§ Task list:
1. In the thread below about tracing dotnet fsi, what is named as the primary cost of startup?
2. From the thread below on tracing dotnet fsi, please reproduce the part that opens with the words containing "That's my fault" and closes with "evaluation of ()".
BEGIN Text passage
Open daz10000 opened 2 years ago
it might be useful to collect a trace from dotnet fsi using dotnet-trace. dotnet trace collect -- fsi null.fsx
should result in a trace.nettrace
file that can be viewed either in PerfViewer on windows, or it can be converted using dotnet trace convert
to something that can be viewed in speedscope or chromium devtools.
I'm sure 'm doing something wrong but didn't get much joy running that specific incantation. This does work though
dotnet-trace.exe collect -- dotnet /c/Program\ Files/dotnet/sdk/6.0.101/FSharp/fsi.dll null.fsx
Microsoft-DotNETCore-SampleProfiler 0x0000F00000000000 Informational(4) --profile
Microsoft-Windows-DotNETRuntime 0x00000014C14FCCBD Informational(4) --profile
Launching: dotnet "C:/Program Files/dotnet/sdk/6.0.101/FSharp/fsi.dll" null.fsx
Process : C:\Program Files\dotnet\dotnet.exe
Output File : C:\src\tmp\dotnet.exe_20220123_153331.nettrace
[00:00:00:03] Recording trace 7.7813 (MB)
Press <Enter> or <Ctrl+C> to exit...
Trace completed.
Process exited with code '0'.
That's my fault - I forgot that dotnet-trace
doesn't automatically provide the dotnet
host argument. The correct incantation would be dotnet trace collect -- dotnet fsi hw.fsx
.
dotnet.exe_20220123_153331.chromium.zip
There is the chromium output, and (FWIW, I'm not an expert at this type of output), here is the pretty picture from perfetto.dev using that output. A lot of stuff happens for that empty fsx file.. An awful lot of it seems to be actually processing the code which seems strange honestly give there is no code to parse or process
Could it be that the overhead simply stems from JITting the compiler (unless it's already ngened)?
On Windows I'm consistently seeing just above 1s for Measure-Command { dotnet fsi .\unit.fsx }
. Quite a lot less than your Linux results, but still too much compared to the near-instant evaluation of ()
in a running FSI session.
Could it be that the overhead simply stems from JITting the compiler (unless it's already ngened)?
Yes, the primary cost is certainly the JIT of compiler code. However my understanding is the installation of F# should be cross-gen'd. There is a fix coming through .NET 7 to crossgen much more F# code that uses tailcalls. This may be related.
END Text passage
BEGIN Information supplied
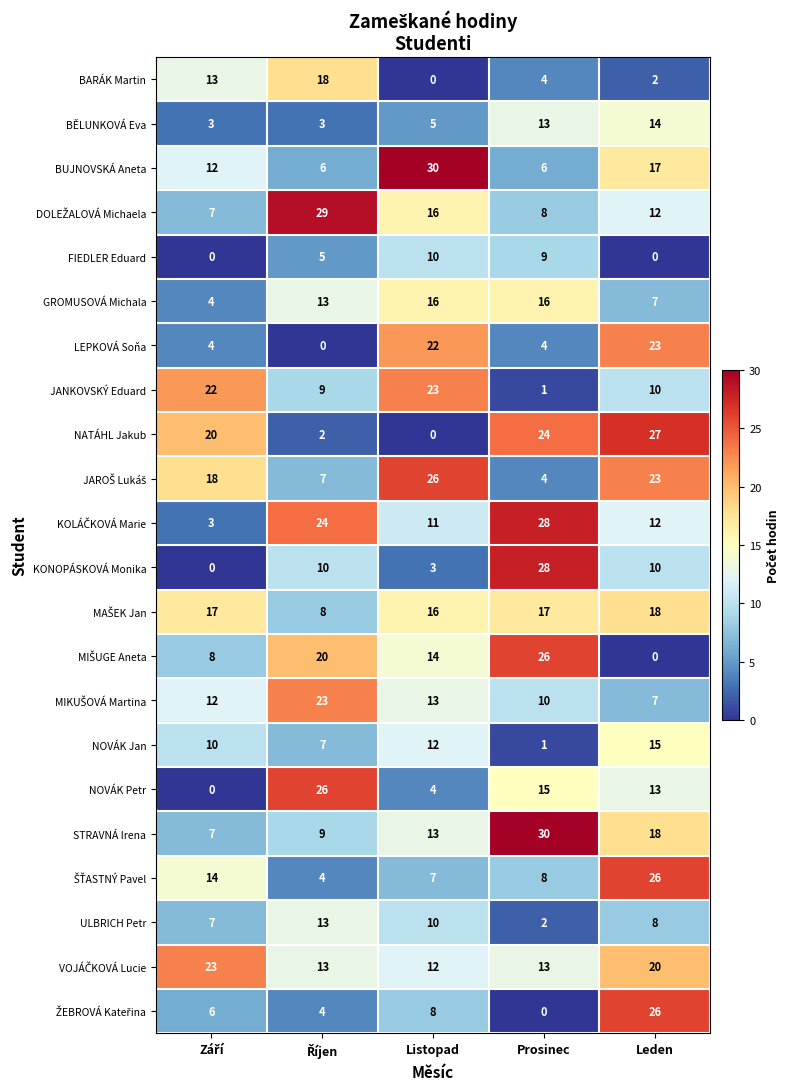

At which category is the sum across all series the highest?

Leden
END Information supplied
§ Written answers:
1. The JIT of compiler code.

2.
That's my fault - I forgot that dotnet-trace
doesn't automatically provide the dotnet
host argument. The correct incantation would be dotnet trace collect -- dotnet fsi hw.fsx
.
dotnet.exe_20220123_153331.chromium.zip
There is the chromium output, and (FWIW, I'm not an expert at this type of output), here is the pretty picture from perfetto.dev using that output. A lot of stuff happens for that empty fsx file.. An awful lot of it seems to be actually processing the code which seems strange honestly give there is no code to parse or process
Could it be that the overhead simply stems from JITting the compiler (unless it's already ngened)?
On Windows I'm consistently seeing just above 1s for Measure-Command { dotnet fsi .\unit.fsx }
. Quite a lot less than your Linux results, but still too much compared to the near-instant evaluation of ()